Note the construction of the seed= option to the MCMClogit() function. This allows a different seed in every call without actually using sequential seeds.

Now we're ready to call the function repeatedly. We'll do that with the sapply() function, but we need to nest that inside a t() function call to get the estimates to appear as columns rather than rows, and we'll also make it a data frame in the same command. Note that the parameters we change within the sapply() function are merely a list of trial numbers. Finally, we'll add descriptive names for the columns with the names() function (section 1.3.4).

res2 = as.data.frame(t(sapply(1:10, runlogist)))
names(res2) <- c("trial","events.0","events.1", "glm",
"firth", "exact-ish", "MCMC")
head(res2)
mean(res2[,4:7], na.rm=TRUE)


trial events.0 events.1 glm firth exact-ish MCMC
1 1 0 6 18.559624 2.6265073 2.6269087 3.643560
2 2 1 3 1.119021 0.8676031 1.1822296 1.036173
3 3 0 5 18.366720 2.4489268 2.1308186 3.555314
4 4 0 5 18.366720 2.4489268 2.0452446 3.513743
5 5 0 2 17.419339 1.6295391 0.9021854 2.629160
6 6 0 9 17.997524 3.0382577 2.1573979 4.017105

glm firth exact-ish MCMC
17.333356 2.278344 1.813203 3.268243

The results are notably similar to SAS, except for the unacceptable glm() results.

In most Monte Carlo experimental settings, one would also be interested in examining the confidence limits for the parameter estimates. Notes and code for doing this can be found here.
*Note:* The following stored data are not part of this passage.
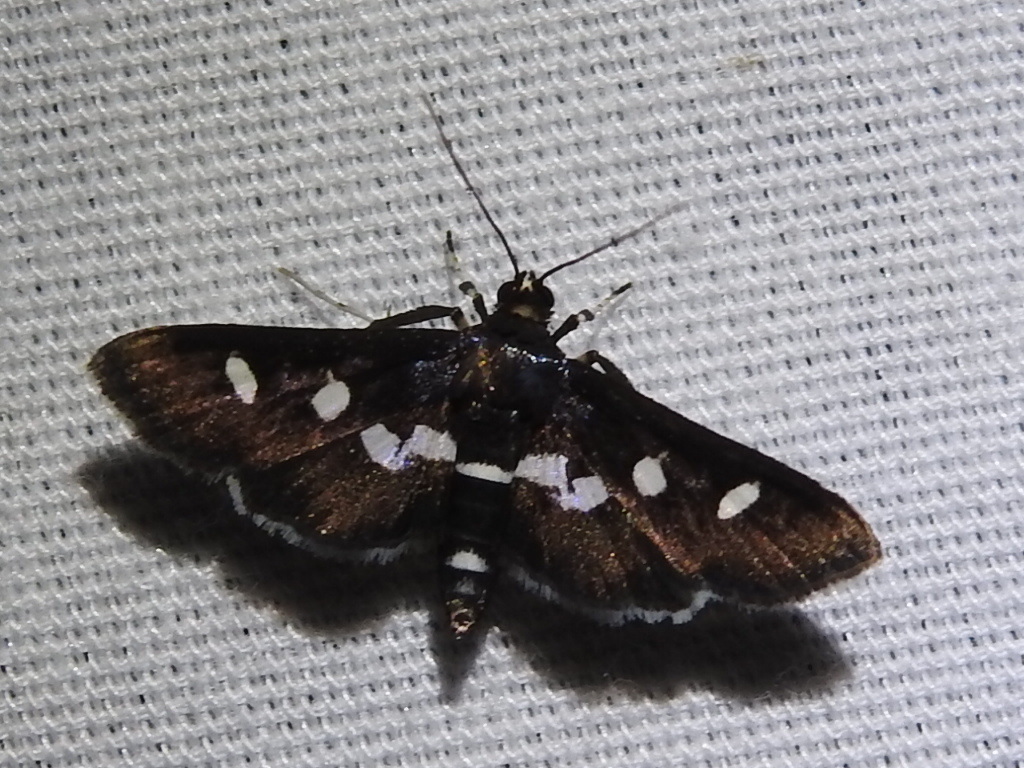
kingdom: Animalia
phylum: Arthropoda
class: Insecta
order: Lepidoptera
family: Crambidae
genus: Desmia
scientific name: Desmia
In a later entry we'll consider plots for the results generated above. As a final note, there are few combinations of event numbers with any mass worth considering. One could compute the probability of each of these and the associated parameter estimates, deriving a more analytic answer to the question. However, this would be difficult to replicate for arbitrary event probabilities and Ns, and very awkward for continuous covariates, while the above approach could be extended with trivial ease.